石川県立図書館/大型絵図・石川県史

石川県史 第二編

第三章 加賀藩治恢弘期

第四節 極盛極治

元祿八年、領内風雨順を失ひて五穀登らざりしかば、農民は貢租を納るゝこと能はず、爲にその資財を賣りて之を償ふものあるに至り、米價騰貴して衣食を得る能はざるもの甚だ多かりき。是より先綱紀は、七月六日を以て江戸に往きしが、金澤に留守せる老臣本多政長前田孝貞以下、皆この危急の時に際して何等積極的手段を講ずる能はず、唯纔かに改作法規定せらるゝ貸米農民に交付したるに過ぎず。

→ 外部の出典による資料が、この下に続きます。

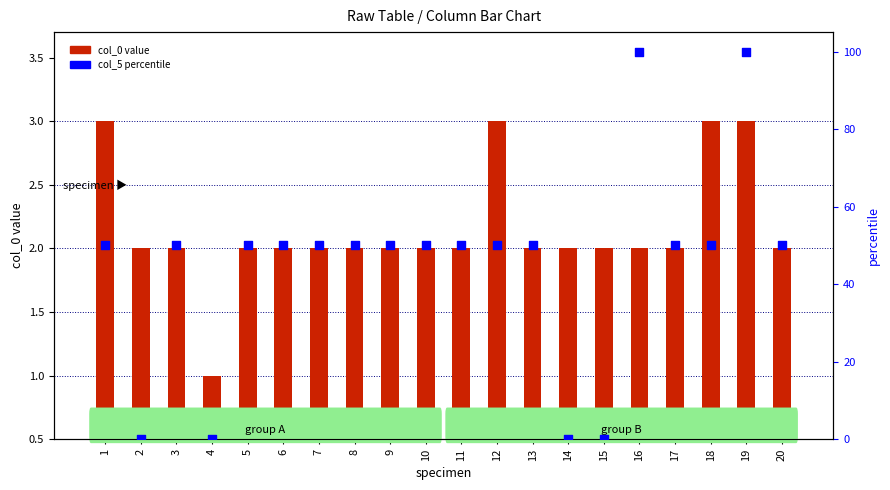

At which category is the sum across all series the highest?

19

米價引下の方法としては、士人に一日一食は必ずを以てすることを令し、藏米に殘餘あるものは悉く賣却せしめ、又城下に米穀を搬入せんとする者ある時郊外に要して強買するを禁じ、三十日以上に亙りたる延賣買を停止したる如きは、稍措置の妥當なるを見るといへども、商人の米穀賣買に公定價格を設けしかば、彼等はその利益を壟斷する能はざるを以て、米を外に輸出して高直に賣拂はんと企て、或は貯藏米を隱匿して賣惜しむものあり。遂に九年七月には、米穀の貯藏皆無ならざるに拘らず、之を購ふこと能はざるに至りたりき。蓋し當年米價の高直は、獨加賀藩のみに止らざりしを以て、更に大局に注目したる施設を要したりしなり。